**AIM OF THE TASK**
Copy the lines from the line with "ゲームのリリース日決定を記念して、公式Xおよび公式LINEにてカウント" to the line with "Rekuperatory", both included, without changing a single character.

**MATERIAL FOR THIS EXERCISE**
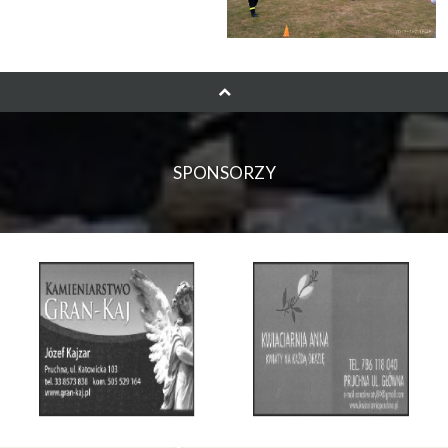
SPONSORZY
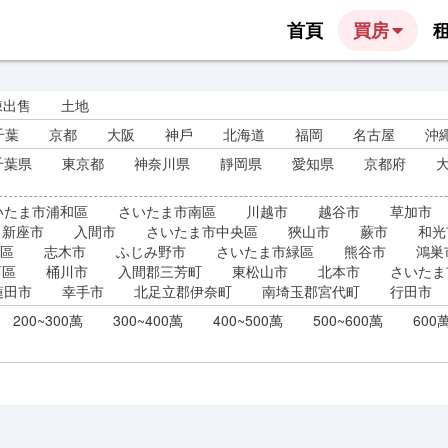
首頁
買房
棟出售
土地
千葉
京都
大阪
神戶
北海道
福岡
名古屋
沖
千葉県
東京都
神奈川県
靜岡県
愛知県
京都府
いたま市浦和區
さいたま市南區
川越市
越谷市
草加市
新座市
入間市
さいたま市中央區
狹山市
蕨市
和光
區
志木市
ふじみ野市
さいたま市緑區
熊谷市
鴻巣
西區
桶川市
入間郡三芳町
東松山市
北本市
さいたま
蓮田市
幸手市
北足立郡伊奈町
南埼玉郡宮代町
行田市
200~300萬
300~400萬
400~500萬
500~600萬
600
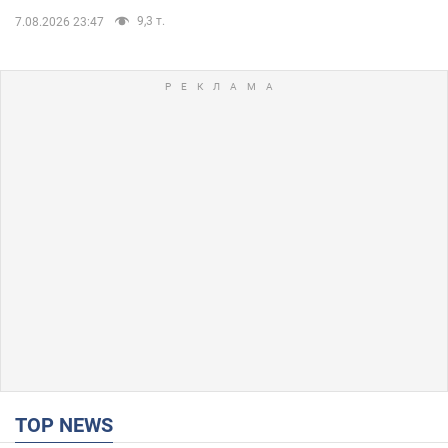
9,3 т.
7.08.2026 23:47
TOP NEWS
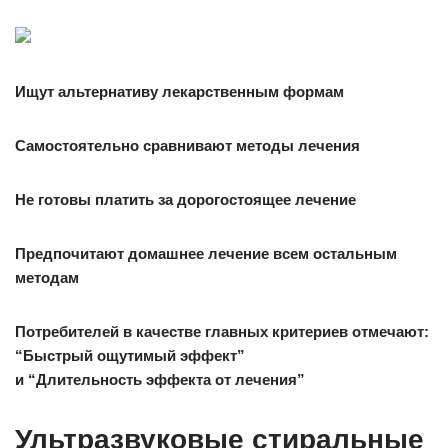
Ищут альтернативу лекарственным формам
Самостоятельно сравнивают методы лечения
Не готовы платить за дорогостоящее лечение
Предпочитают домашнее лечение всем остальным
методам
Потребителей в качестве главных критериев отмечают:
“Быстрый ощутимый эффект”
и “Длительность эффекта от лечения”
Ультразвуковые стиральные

...

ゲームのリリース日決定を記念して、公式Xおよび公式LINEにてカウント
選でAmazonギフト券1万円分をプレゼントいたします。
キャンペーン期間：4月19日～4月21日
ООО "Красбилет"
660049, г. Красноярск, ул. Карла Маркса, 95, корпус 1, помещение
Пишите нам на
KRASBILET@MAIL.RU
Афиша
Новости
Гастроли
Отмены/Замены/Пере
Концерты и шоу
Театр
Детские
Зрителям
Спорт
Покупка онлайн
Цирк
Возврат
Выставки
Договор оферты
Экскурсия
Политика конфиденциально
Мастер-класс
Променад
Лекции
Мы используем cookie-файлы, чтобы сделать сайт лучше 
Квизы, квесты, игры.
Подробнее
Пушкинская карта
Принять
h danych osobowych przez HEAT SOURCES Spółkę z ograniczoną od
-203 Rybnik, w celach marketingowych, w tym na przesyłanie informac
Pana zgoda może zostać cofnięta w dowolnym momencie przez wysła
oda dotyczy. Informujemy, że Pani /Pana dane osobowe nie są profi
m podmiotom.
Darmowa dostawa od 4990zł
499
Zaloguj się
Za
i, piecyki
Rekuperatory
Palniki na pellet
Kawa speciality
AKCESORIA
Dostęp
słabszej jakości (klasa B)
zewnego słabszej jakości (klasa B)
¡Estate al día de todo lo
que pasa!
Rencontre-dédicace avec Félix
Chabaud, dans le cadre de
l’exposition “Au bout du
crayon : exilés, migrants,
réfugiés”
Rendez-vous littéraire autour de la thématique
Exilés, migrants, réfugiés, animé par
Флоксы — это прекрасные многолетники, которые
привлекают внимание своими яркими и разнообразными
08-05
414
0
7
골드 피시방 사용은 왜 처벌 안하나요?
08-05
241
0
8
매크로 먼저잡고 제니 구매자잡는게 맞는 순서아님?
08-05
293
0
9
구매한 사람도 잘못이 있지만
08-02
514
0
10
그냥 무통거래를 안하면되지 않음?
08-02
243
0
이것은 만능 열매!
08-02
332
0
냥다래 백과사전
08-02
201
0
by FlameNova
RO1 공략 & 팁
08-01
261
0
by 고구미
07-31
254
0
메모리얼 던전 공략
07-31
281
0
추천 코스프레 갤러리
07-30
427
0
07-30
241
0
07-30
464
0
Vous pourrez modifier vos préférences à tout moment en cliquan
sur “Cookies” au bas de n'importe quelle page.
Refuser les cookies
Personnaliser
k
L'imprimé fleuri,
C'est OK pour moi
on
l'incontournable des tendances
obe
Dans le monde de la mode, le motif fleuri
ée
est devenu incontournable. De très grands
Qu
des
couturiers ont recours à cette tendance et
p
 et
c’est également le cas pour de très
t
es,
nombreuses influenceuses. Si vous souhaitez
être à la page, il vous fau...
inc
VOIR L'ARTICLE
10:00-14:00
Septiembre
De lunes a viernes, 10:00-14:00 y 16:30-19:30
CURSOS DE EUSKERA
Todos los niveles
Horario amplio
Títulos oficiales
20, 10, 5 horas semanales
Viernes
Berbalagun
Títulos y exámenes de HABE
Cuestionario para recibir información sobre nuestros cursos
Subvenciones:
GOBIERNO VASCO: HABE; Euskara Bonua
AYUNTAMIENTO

**REPLY**
ゲームのリリース日決定を記念して、公式Xおよび公式LINEにてカウント
選でAmazonギフト券1万円分をプレゼントいたします。
キャンペーン期間：4月19日～4月21日
ООО "Красбилет"
660049, г. Красноярск, ул. Карла Маркса, 95, корпус 1, помещение
Пишите нам на
KRASBILET@MAIL.RU
Афиша
Новости
Гастроли
Отмены/Замены/Пере
Концерты и шоу
Театр
Детские
Зрителям
Спорт
Покупка онлайн
Цирк
Возврат
Выставки
Договор оферты
Экскурсия
Политика конфиденциально
Мастер-класс
Променад
Лекции
Мы используем cookie-файлы, чтобы сделать сайт лучше 
Квизы, квесты, игры.
Подробнее
Пушкинская карта
Принять
h danych osobowych przez HEAT SOURCES Spółkę z ograniczoną od
-203 Rybnik, w celach marketingowych, w tym na przesyłanie informac
Pana zgoda może zostać cofnięta w dowolnym momencie przez wysła
oda dotyczy. Informujemy, że Pani /Pana dane osobowe nie są profi
m podmiotom.
Darmowa dostawa od 4990zł
499
Zaloguj się
Za
i, piecyki
Rekuperatory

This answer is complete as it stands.